(Task goal):
Rewrite the lines between the line holding "phylum: Chordata" and the line holding "scientific name: Empidonax minimus", inclusive, and give only those lines, with "scientific name" swapped for "species" and everything else unchanged.
::::
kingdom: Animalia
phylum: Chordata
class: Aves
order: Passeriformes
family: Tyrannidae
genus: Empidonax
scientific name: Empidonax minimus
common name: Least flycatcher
::::
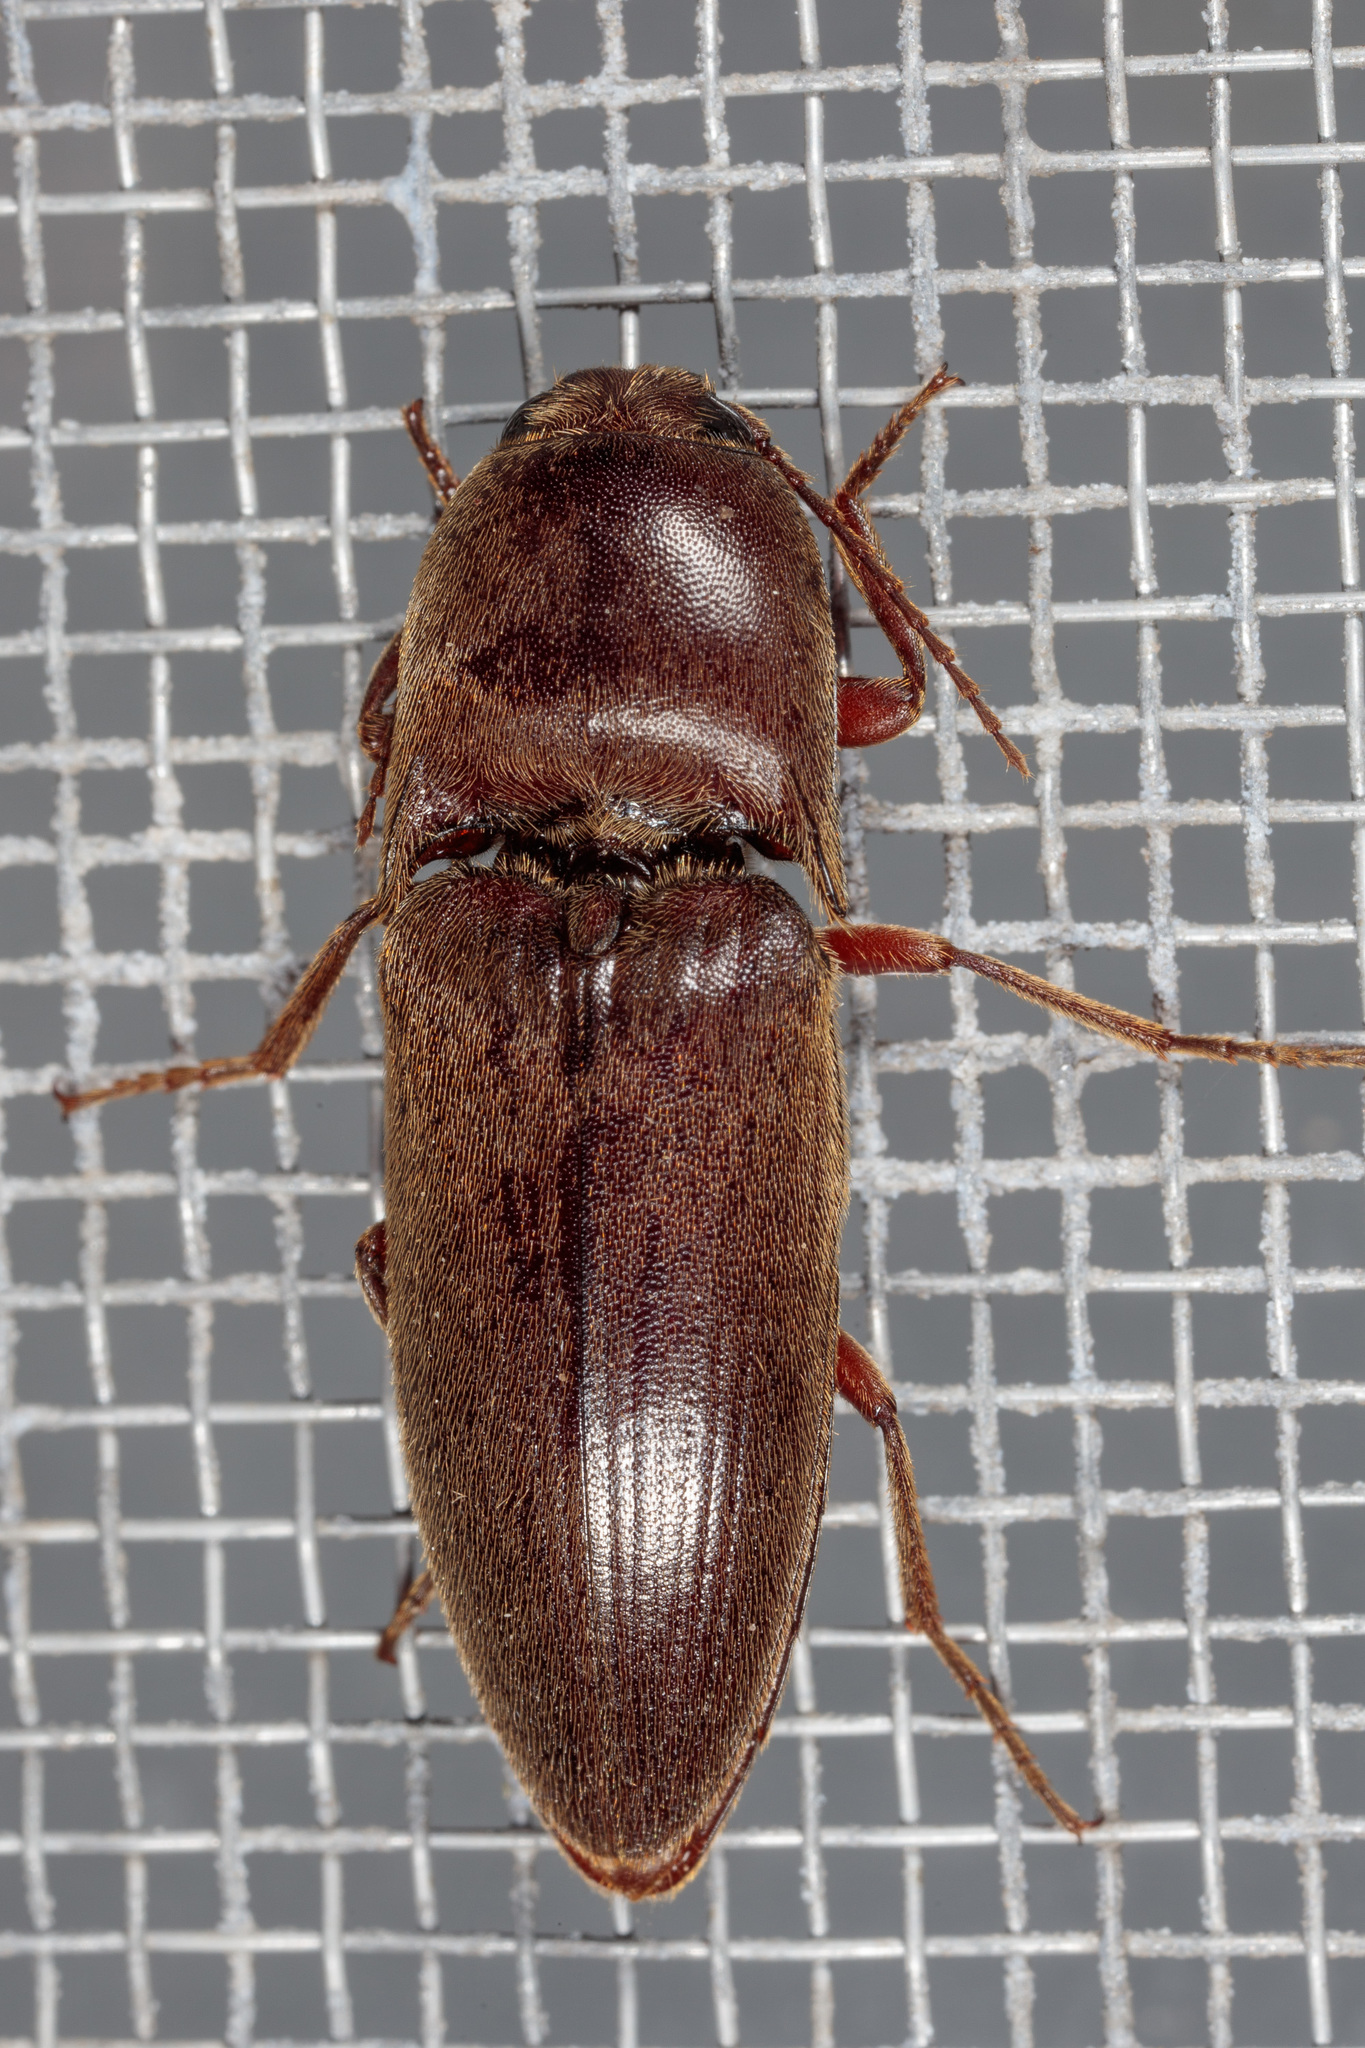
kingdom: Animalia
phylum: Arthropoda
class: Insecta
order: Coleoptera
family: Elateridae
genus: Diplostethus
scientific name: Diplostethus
::::
(Solution for this task):
phylum: Chordata
class: Aves
order: Passeriformes
family: Tyrannidae
genus: Empidonax
species: Empidonax minimus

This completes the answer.